In certain instances, American vehicles also found themselves literally running out of fuel and ammunition, relying on borrowed supplies from NATO members, albeit covertly as not to run afoul of the Donovians. This sent a clear message to both American military and civilian leaders that the “easy logistics” that U.S. forces have enjoyed for nearly a century was no longer a reality.
The lessons of the John C. Stennis strike group spurned a threefold response. The first lesson was that the age of the supercarrier was at an end. The question of who would win between a large 100,000 ton target and supersonic torpedoes and hypersonic kinetic weapons was simply a no brainer. Losing nearly 10,000 irreplaceable personnel in the span of fifty minutes also compounded the message that times had changed.
As a result, subsequent U.S. carriers became smaller, smarter and more survivable against both cyber and conventional threats. It also allowed more carriers to be built. The second lesson was that training for personnel was revamped to allow less reliance on GPS and other digital tools and returned to utilizing paper maps and celestial navigation. Eventually, a team of BUDI drones working together as a self-contained mainframe computers onboard U.S. ships eventually rivaled real-time satellite feeds.
The self-sustainability of American forces also reflected in the Marine Corps and Seabees units who were pioneers of 3-D printing construction during the conflict. They constructed firebases and installations along with other crucial infrastructure such as pipes for fuel and drinking water. All this could be produced from bio-engineered concrete that could be made cheaply and quickly .
Bio-engineering also became a key to American victory. Bioengineered fuels helped sustain hybrid tanks and vehicles when conventional fuels were not readily available, while Donovian submarines and ships found themselves tangling with bioengineered shrimp and barnacles that would attached themselves to their hulls. Dubbed the “SHRIMPUS” Line, these miniature shrimp and barnacles would “Illuminate” the hulls of Donovian submarines and act as a homing beacon for American guided munitions.
The Lessons of Evolution
Although the war was costly, the lessons learned from the conflict illustrated several key points. American forces were caught unprepared for a foe that fought through both conventional and unconventional means. The onslaught of coordinated digital attacks shows not just how dependent America is on its digital infrastructure but the lack of security available for it.
The multi-pronged initial digital attack utilized by the Donovians showed that the nature of warfare has changed forever. American commanders and policymakers did not appreciate the gravity of the situation until it was too late. The actions necessary to secure American infrastructure should have taken place before the war, not during it.

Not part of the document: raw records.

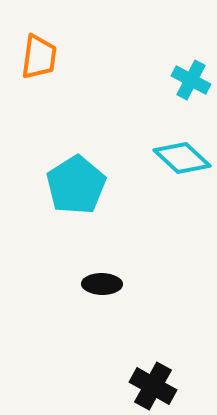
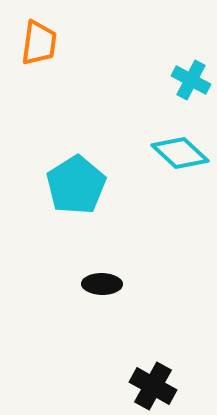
orange trapezoid: moved 14 px up
cyan diamond: moved 2 px left, 5 px up
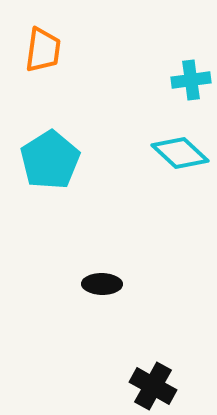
orange trapezoid: moved 4 px right, 7 px down
cyan cross: rotated 36 degrees counterclockwise
cyan pentagon: moved 26 px left, 25 px up
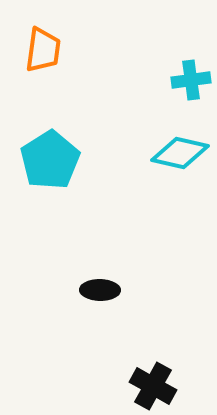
cyan diamond: rotated 30 degrees counterclockwise
black ellipse: moved 2 px left, 6 px down
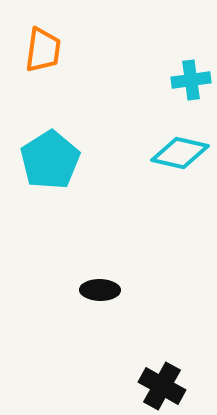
black cross: moved 9 px right
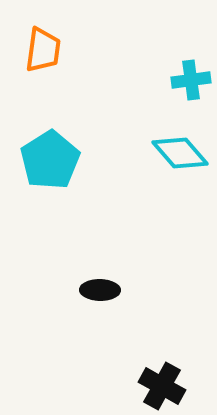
cyan diamond: rotated 36 degrees clockwise
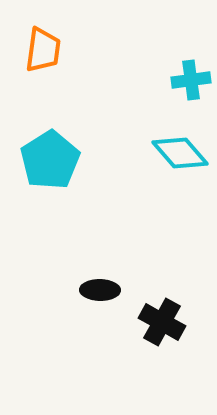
black cross: moved 64 px up
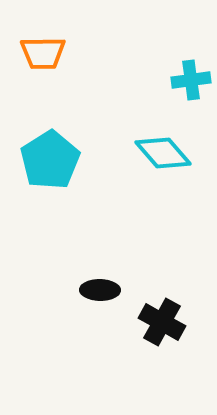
orange trapezoid: moved 3 px down; rotated 81 degrees clockwise
cyan diamond: moved 17 px left
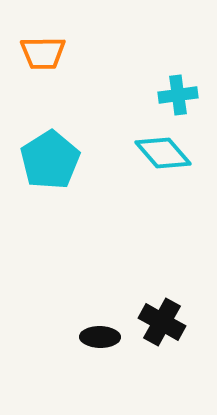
cyan cross: moved 13 px left, 15 px down
black ellipse: moved 47 px down
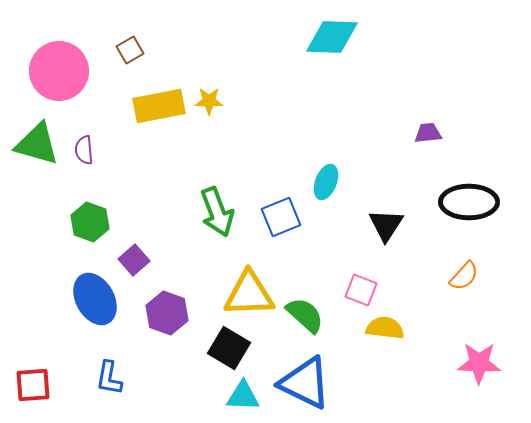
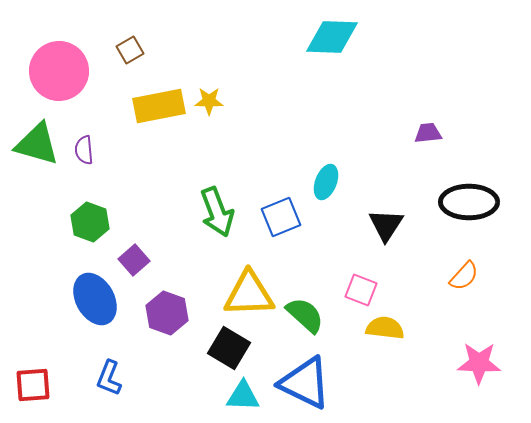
blue L-shape: rotated 12 degrees clockwise
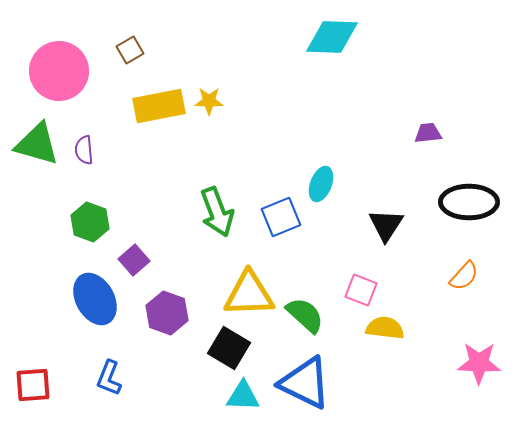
cyan ellipse: moved 5 px left, 2 px down
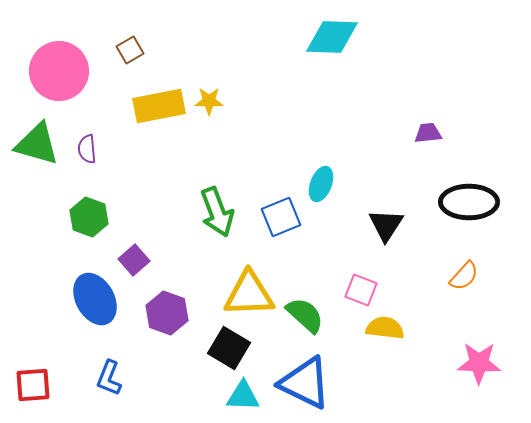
purple semicircle: moved 3 px right, 1 px up
green hexagon: moved 1 px left, 5 px up
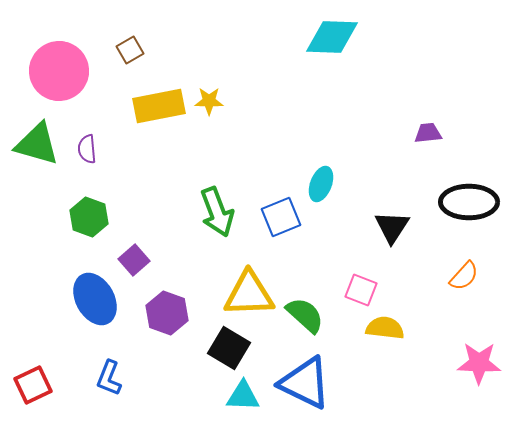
black triangle: moved 6 px right, 2 px down
red square: rotated 21 degrees counterclockwise
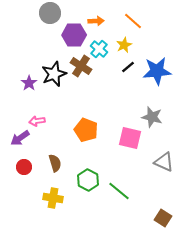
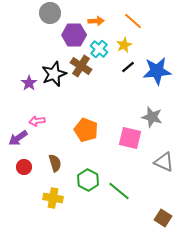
purple arrow: moved 2 px left
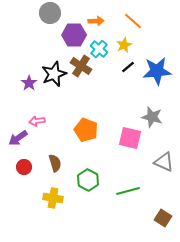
green line: moved 9 px right; rotated 55 degrees counterclockwise
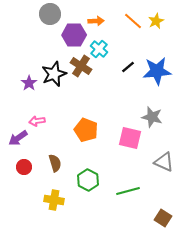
gray circle: moved 1 px down
yellow star: moved 32 px right, 24 px up
yellow cross: moved 1 px right, 2 px down
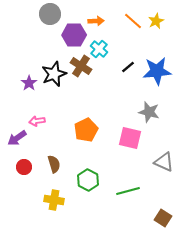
gray star: moved 3 px left, 5 px up
orange pentagon: rotated 25 degrees clockwise
purple arrow: moved 1 px left
brown semicircle: moved 1 px left, 1 px down
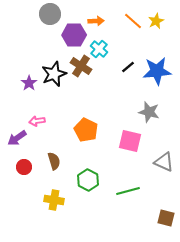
orange pentagon: rotated 20 degrees counterclockwise
pink square: moved 3 px down
brown semicircle: moved 3 px up
brown square: moved 3 px right; rotated 18 degrees counterclockwise
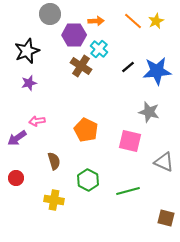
black star: moved 27 px left, 23 px up
purple star: rotated 21 degrees clockwise
red circle: moved 8 px left, 11 px down
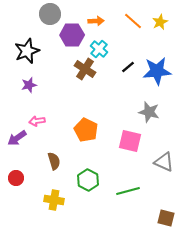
yellow star: moved 4 px right, 1 px down
purple hexagon: moved 2 px left
brown cross: moved 4 px right, 3 px down
purple star: moved 2 px down
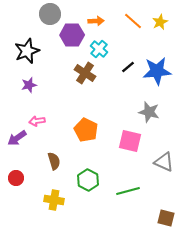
brown cross: moved 4 px down
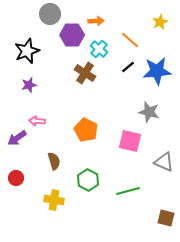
orange line: moved 3 px left, 19 px down
pink arrow: rotated 14 degrees clockwise
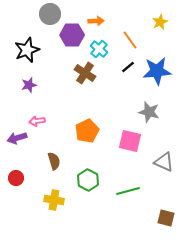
orange line: rotated 12 degrees clockwise
black star: moved 1 px up
pink arrow: rotated 14 degrees counterclockwise
orange pentagon: moved 1 px right, 1 px down; rotated 20 degrees clockwise
purple arrow: rotated 18 degrees clockwise
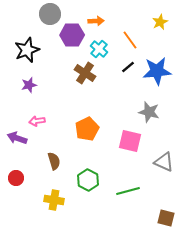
orange pentagon: moved 2 px up
purple arrow: rotated 36 degrees clockwise
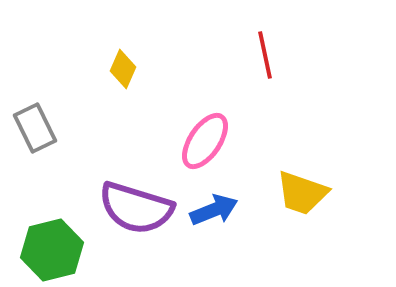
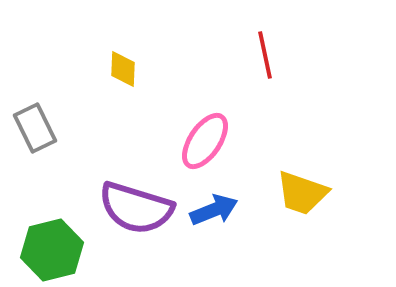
yellow diamond: rotated 21 degrees counterclockwise
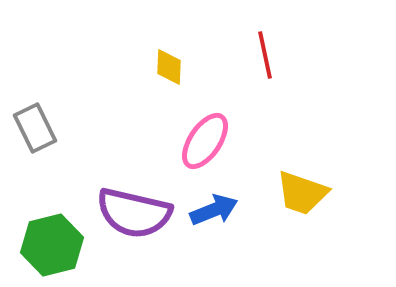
yellow diamond: moved 46 px right, 2 px up
purple semicircle: moved 2 px left, 5 px down; rotated 4 degrees counterclockwise
green hexagon: moved 5 px up
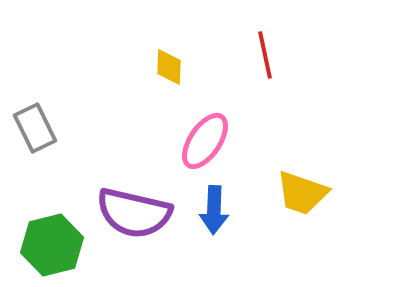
blue arrow: rotated 114 degrees clockwise
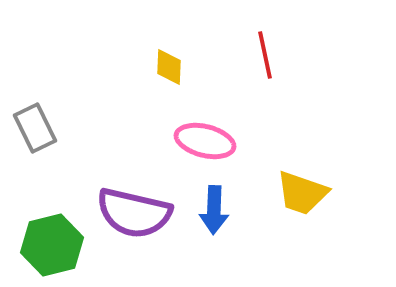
pink ellipse: rotated 70 degrees clockwise
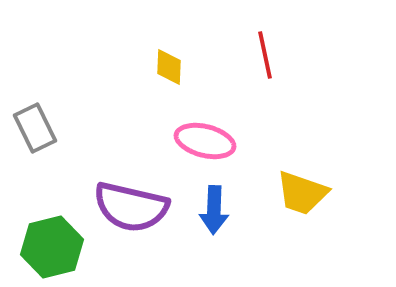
purple semicircle: moved 3 px left, 6 px up
green hexagon: moved 2 px down
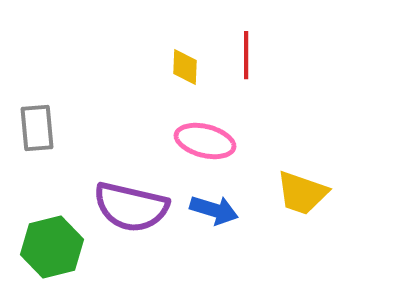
red line: moved 19 px left; rotated 12 degrees clockwise
yellow diamond: moved 16 px right
gray rectangle: moved 2 px right; rotated 21 degrees clockwise
blue arrow: rotated 75 degrees counterclockwise
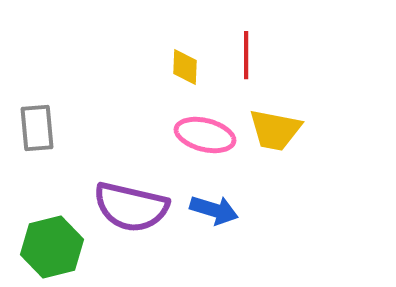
pink ellipse: moved 6 px up
yellow trapezoid: moved 27 px left, 63 px up; rotated 8 degrees counterclockwise
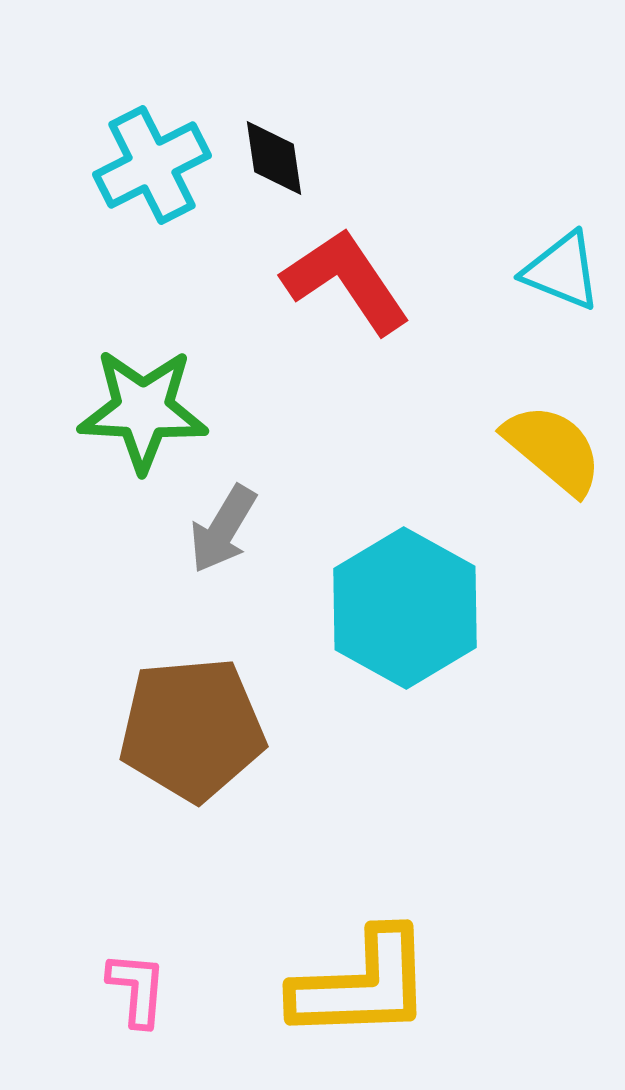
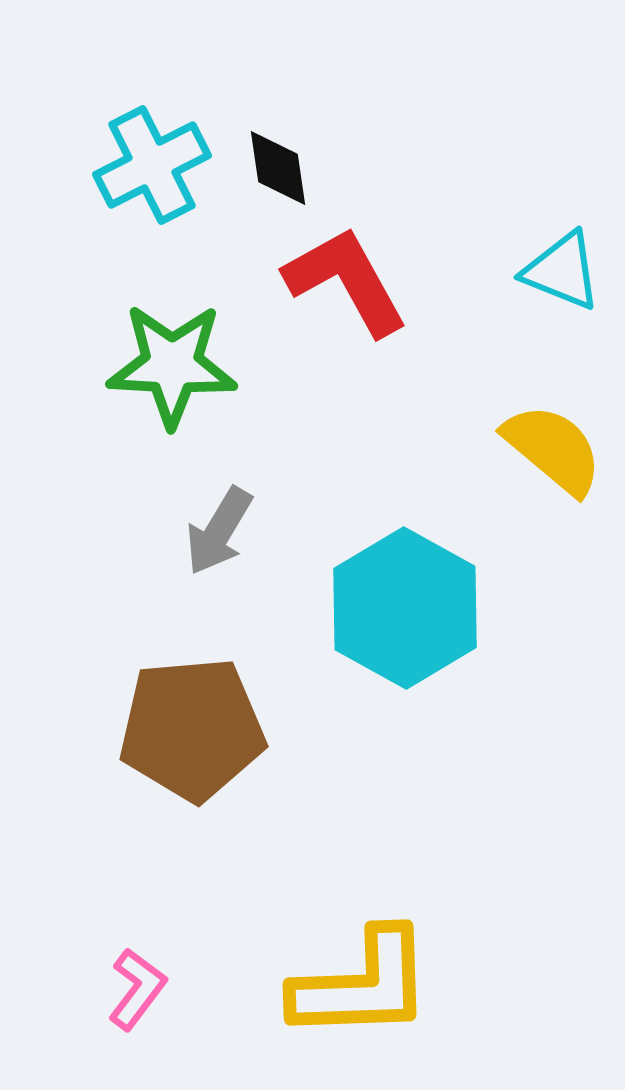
black diamond: moved 4 px right, 10 px down
red L-shape: rotated 5 degrees clockwise
green star: moved 29 px right, 45 px up
gray arrow: moved 4 px left, 2 px down
pink L-shape: rotated 32 degrees clockwise
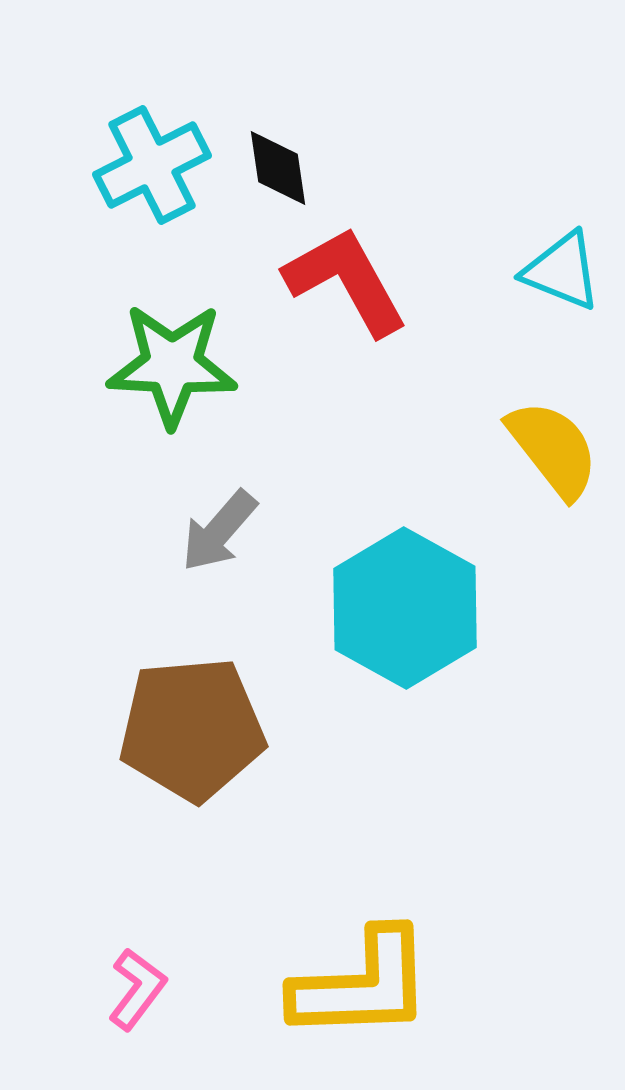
yellow semicircle: rotated 12 degrees clockwise
gray arrow: rotated 10 degrees clockwise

Another key takeaway was that civil-military cooperation was instrumental in securing American victory. By expanding the grant pool available to universities and research centers, new technology was developed that brought about a decisive victory.
The conflict more than anything showed that an open, integrated, digital economy and society are inherently vulnerable. The impact of disinformation upon the public has shown that it can be easily swayed. It also goes to show that vigilance is often the most effective defense mechanism for both military and civilian alike.